Review Comment:
This paper is a joint review of Kai Eckert and Benjamin Schnabel. Benjamin Schnabel is a PhD student in the field of Digital Humanities (Jewish Studies).
In this paper, the author describes the “Sampo Model”, an informal collection of principles for LOD publishing. It is an extended version of a DHN 2020 conference (poster) paper. The extension is indeed substantial and therefore a valid contribution to the SWJ.
The author lists six principles for LOD publishing: 1. Support collaborative data creation and publishing, 2. Use a shared open ontology infrastructure, 3. Support data analysis and knowledge discovery in addition to data exploration, 4. Provide multiple perspectives to the same data, 5. Standardize portal usage by a simple filter-analyze two-step cycle, 6. Make clear distinction between the LOD service and the user interface (UI).
As emphasized in the discussion, none of these principles are new, but it is still valuable to describe them together in context. Besides a short explanation, for each principle examples from the various LOD portals using the Sampo model are provided.
In a sense, the paper is a retrospective of the ongoing work for the past 19 years where many LOD portals (mainly in Finland) have been developed, also with a focus on interoperability.

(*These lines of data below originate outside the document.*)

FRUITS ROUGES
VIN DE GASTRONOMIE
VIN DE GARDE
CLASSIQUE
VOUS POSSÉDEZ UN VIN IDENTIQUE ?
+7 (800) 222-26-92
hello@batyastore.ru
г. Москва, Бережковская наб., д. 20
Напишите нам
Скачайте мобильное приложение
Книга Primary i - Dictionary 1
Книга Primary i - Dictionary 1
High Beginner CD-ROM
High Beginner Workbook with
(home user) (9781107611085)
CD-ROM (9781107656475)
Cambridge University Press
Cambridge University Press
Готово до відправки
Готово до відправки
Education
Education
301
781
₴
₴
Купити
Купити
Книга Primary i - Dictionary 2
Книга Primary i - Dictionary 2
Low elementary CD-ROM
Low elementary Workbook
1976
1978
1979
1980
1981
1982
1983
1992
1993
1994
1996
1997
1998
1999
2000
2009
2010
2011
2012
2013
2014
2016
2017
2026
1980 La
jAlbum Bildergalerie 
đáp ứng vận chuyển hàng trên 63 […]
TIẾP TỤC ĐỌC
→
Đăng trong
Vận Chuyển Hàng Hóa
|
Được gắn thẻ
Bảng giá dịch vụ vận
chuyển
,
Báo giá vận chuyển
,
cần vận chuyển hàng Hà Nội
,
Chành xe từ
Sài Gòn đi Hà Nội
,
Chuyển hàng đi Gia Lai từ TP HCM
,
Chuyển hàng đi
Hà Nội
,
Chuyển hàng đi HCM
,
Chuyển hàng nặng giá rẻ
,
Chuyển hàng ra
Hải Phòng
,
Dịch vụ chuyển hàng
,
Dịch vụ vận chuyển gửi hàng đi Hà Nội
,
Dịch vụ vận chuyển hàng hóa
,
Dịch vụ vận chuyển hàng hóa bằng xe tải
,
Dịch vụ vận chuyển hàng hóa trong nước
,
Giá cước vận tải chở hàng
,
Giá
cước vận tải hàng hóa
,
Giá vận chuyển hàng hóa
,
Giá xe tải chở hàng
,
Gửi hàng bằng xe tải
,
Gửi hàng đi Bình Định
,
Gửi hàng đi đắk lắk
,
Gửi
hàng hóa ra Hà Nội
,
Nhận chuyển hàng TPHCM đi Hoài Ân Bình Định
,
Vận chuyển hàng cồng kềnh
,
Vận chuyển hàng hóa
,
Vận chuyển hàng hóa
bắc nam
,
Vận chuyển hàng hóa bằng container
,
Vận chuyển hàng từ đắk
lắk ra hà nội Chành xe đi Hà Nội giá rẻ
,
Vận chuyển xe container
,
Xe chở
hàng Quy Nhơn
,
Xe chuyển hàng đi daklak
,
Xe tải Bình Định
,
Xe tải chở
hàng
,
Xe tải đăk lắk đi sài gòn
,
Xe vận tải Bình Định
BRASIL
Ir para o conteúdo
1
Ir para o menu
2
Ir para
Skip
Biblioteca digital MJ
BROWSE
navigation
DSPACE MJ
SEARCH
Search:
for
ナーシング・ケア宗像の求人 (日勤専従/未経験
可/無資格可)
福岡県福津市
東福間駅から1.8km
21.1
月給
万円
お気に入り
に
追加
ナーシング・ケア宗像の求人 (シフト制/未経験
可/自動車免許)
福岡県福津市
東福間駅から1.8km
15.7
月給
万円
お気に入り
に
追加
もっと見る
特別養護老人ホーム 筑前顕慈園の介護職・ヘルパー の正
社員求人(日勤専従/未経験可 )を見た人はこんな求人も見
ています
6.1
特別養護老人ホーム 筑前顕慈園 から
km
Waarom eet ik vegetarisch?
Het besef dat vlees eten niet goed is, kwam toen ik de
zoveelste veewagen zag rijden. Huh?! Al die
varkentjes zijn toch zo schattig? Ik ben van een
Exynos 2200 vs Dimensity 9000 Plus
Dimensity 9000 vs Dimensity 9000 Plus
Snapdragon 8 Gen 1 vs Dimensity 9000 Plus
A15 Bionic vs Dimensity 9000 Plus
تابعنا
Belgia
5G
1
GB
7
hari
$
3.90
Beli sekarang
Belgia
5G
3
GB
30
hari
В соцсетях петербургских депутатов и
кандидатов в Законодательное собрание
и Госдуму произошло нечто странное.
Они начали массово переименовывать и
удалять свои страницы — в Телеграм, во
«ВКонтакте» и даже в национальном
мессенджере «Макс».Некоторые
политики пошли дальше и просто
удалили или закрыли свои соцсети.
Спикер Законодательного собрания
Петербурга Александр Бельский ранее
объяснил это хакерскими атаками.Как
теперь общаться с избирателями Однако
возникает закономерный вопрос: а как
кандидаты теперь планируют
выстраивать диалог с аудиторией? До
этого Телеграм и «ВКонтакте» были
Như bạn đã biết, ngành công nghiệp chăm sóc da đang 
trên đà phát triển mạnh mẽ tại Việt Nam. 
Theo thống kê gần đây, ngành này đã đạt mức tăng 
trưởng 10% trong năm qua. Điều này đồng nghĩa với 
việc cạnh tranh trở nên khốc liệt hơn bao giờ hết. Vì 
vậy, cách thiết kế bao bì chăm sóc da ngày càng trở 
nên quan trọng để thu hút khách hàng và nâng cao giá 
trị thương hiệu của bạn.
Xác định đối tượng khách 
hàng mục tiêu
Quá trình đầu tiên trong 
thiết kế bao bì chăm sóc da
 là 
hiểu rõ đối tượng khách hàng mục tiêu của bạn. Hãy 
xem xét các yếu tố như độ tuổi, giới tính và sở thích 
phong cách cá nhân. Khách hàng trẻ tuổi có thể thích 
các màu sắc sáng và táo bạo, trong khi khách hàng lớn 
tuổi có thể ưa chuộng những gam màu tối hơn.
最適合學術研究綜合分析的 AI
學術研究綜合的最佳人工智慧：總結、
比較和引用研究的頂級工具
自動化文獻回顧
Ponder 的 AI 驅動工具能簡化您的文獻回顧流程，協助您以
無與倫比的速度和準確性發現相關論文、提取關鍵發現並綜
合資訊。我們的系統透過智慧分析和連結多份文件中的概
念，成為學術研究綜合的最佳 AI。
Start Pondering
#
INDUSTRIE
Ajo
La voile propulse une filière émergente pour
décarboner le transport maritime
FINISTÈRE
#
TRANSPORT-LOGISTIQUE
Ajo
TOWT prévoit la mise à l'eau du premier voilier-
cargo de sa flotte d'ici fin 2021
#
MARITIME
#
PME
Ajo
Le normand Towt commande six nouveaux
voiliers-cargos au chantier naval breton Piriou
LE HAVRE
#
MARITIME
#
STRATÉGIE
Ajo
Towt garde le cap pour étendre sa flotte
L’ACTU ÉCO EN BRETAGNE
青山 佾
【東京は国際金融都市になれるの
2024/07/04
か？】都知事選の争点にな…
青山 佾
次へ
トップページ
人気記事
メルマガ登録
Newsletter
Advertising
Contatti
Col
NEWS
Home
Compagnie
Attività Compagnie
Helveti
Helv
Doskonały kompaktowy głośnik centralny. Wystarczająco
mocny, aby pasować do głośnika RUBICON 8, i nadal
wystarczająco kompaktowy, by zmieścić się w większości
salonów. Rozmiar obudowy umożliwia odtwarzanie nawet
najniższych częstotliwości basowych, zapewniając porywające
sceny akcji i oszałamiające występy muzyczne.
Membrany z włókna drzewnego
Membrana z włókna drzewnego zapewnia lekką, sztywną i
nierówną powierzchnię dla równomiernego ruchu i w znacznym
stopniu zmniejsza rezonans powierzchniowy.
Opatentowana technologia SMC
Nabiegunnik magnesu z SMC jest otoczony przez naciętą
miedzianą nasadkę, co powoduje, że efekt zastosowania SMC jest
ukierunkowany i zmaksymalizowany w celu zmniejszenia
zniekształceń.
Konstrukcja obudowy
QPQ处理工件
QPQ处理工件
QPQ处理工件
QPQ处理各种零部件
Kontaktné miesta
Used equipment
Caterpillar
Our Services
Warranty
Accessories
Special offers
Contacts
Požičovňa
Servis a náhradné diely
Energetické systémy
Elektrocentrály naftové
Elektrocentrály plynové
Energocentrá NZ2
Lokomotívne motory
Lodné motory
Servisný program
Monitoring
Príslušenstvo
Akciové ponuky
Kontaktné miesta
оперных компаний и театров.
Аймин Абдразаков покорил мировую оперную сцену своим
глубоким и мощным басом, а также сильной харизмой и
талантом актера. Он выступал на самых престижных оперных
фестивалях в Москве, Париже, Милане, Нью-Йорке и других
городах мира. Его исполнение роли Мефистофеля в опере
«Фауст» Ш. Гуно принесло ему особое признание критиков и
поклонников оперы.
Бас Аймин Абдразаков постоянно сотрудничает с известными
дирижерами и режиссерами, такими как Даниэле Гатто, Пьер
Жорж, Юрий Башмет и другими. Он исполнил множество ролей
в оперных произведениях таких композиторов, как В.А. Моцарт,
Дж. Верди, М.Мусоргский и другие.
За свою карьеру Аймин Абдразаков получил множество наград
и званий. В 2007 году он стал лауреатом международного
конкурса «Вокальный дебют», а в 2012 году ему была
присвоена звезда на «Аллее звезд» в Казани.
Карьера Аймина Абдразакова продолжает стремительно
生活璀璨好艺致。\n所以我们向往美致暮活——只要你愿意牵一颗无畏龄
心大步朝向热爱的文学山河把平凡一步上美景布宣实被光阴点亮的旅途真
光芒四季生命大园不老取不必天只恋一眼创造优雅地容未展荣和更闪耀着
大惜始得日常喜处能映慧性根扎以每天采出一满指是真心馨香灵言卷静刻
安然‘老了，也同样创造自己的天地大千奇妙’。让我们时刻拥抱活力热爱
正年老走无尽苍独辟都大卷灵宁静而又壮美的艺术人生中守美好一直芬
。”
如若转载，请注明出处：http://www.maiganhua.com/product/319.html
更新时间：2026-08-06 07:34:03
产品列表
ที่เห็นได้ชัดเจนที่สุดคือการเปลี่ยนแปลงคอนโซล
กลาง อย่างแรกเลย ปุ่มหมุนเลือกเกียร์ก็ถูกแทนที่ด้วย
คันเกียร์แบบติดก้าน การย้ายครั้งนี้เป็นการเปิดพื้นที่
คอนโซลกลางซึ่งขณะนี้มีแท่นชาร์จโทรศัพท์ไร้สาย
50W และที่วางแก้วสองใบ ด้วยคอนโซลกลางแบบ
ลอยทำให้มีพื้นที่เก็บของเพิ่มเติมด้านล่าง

The principles are meant to be seen as an extension to well-known ideas and requirements such as the four LOD principles and 5-star linked data. It is not so much about why we need LOD but on how it should be done. Nevertheless, there are more recent developments where LOD provides immediate advantages, such as for further analysis of the data. There is a need to have analytic tools and automatic knowledge discovery.
This paper does not go into further technical details. While it is meant as an overview paper, some more details on the technical setup and the commonalities and differences between the different Sampo instances would be very interesting.
While it is acknowledged that the principles themselves are not new, it should also be stated that all of the principles are certainly also implemented in many LOD projects apart from the Sampo portals.
Regarding the first principle, the author remains very vague about how the data should actually be created. It is assumed that a knowledge graph is already available to be published. While such a scope limitation of course makes sense, at the same time the principle does not help for publication beyond the well-known LOD principles. Similarly, the second principle does not really provide new insights beyond data and ontology reuse and interlinking. We would argue that both principles are simply the foundation for the following principles which focus actually on the publishing aspect beyond plain data publication and a SPARQL endpoint.
The third principle acknowledges a change in user requirements towards data portals. While earlier, a simple search and access of the data was sufficient, today, the data should be easy to analyze and to combine with further data sources. Unfortunately, here, very little information is provided as to how this can be achieved.
The fourth and fifth principles emphasize the importance to curate data for the user instead of merely simply putting it online and to provide simple, standardized tools so that the users can explore prepared and own questions on their own.
At last, the sixth principle is about frontend-backend separation. Here, the author only mentions SPARQL as a backend API. This is not sufficient in all, not even many, cases. While SPARQL is rightfully seen as the lingua franca in the Semantic Web, many application developers prefer dedicated APIs and additional services such as a search index (Elastic, Solr, etc.) to speed up application development and the resulting applications.
Overall, the paper is well-written and easy to understand. The scope is a mixture between a research paper about the identified principles and a retrospective on close to 20 years of LOD portal development. As an application report, the paper is certainly acceptable and provides interesting and actionable insights for similar projects.
On the other hand, with this mixture, the paper falls somewhat short both as a research paper and the retrospective. It would actually be interesting to get more insights into how these principles evolved over time and what other lessons have been learned. The presentation of the principles should address earlier and more clearly its relations to the existing principles (4 principles, 5 stars, etc.) and how they deal with their shortcomings, i.e., the questions that arise once the LOD is in place. We are certain the paper would benefit from rather minor adjustments and clarifications regarding the above mentioned issues.
Minor issues:
“shared publishing infra, ” probably infrastructure is meant.
Footnote to dumb down principle should point to https://www.dublincore.org/resources/glossary/dumb-down_principle/.
p. 4: ahead to is based on, superfluous “to”.
p.4: mdel, instead of model.
perspectiveS in principle P4.
p.1 WarWictim, should be WarVictim.
many more typos, please ensure proper proof-reading.
|